Start Excerpted text
Tesla’s CEO Elon Musk has once again found himself at the center of a heated debate over executive compensation, as leading proxy advisory firm Institutional Shareholder Services (ISS) has recommended that Tesla investors vote against a proposed pay package for Musk that could ultimately award him nearly $1 trillion in stock. This recommendation comes in advance of Tesla’s 2025 annual shareholder meeting, scheduled for November 5, where investors will vote on several key issues—including this record-shattering compensation plan.
### The Proposed Pay Plan: Unprecedented in Scale
The pay package under scrutiny is described by ISS as a "mega performance equity award." Designed to retain Musk as Tesla’s CEO over the long term, the plan would grant him up to an additional 12% stake in the company if a series of ambitious performance targets are met. Chief among these targets is the requirement for Tesla to achieve a staggering market capitalization of $8.5 trillion—more than quadruple the current market value of the world’s most valuable companies. If all conditions are met, Musk’s personal ownership of Tesla would increase significantly, making the plan the largest compensation award ever granted to a public company CEO.
End Excerpted text
Start Information shown
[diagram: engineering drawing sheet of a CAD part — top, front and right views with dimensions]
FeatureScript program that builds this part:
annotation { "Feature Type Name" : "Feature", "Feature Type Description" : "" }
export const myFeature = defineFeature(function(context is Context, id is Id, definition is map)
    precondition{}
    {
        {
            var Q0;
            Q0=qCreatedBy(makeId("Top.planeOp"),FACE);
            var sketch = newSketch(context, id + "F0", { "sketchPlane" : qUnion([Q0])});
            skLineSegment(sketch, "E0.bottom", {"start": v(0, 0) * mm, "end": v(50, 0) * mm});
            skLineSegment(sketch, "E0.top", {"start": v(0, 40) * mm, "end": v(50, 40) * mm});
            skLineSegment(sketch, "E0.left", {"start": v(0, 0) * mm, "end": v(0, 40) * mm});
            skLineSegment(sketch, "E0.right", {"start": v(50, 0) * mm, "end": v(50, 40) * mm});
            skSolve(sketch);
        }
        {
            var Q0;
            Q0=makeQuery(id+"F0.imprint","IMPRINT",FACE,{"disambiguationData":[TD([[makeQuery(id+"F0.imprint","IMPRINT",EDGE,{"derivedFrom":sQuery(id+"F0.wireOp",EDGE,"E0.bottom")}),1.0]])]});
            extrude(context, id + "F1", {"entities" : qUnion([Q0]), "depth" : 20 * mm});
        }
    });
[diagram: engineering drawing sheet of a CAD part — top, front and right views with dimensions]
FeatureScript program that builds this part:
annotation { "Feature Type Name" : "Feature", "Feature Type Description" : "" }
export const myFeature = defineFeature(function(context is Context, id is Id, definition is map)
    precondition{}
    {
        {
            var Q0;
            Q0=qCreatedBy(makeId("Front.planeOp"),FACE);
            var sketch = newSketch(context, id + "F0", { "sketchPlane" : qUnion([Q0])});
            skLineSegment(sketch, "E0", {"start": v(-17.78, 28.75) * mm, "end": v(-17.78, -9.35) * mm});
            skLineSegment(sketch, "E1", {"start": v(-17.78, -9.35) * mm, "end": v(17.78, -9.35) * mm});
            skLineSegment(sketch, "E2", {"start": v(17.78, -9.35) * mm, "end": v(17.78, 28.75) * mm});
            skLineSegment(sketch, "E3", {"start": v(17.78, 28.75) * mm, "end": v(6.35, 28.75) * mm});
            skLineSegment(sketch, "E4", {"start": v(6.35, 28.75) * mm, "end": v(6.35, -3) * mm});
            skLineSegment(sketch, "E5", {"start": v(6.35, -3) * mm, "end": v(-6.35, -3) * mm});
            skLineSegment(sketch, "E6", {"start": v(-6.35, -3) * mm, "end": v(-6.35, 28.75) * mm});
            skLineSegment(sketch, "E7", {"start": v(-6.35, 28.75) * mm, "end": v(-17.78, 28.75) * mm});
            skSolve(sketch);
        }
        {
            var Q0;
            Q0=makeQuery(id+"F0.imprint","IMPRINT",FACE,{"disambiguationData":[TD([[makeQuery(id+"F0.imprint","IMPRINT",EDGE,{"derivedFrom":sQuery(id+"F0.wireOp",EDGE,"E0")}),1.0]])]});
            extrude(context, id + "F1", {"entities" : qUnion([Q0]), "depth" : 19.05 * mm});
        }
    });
End Information shown
* **Task goal**
Please extract the stretch of the text on Musk's proposed Tesla pay package from "Tesla’s CEO Elon" through "record-shattering compensation plan.". These records were drawn from a separate source.

* **Solution for this exercise**
Tesla’s CEO Elon Musk has once again found himself at the center of a heated debate over executive compensation, as leading proxy advisory firm Institutional Shareholder Services (ISS) has recommended that Tesla investors vote against a proposed pay package for Musk that could ultimately award him nearly $1 trillion in stock. This recommendation comes in advance of Tesla’s 2025 annual shareholder meeting, scheduled for November 5, where investors will vote on several key issues—including this record-shattering compensation plan.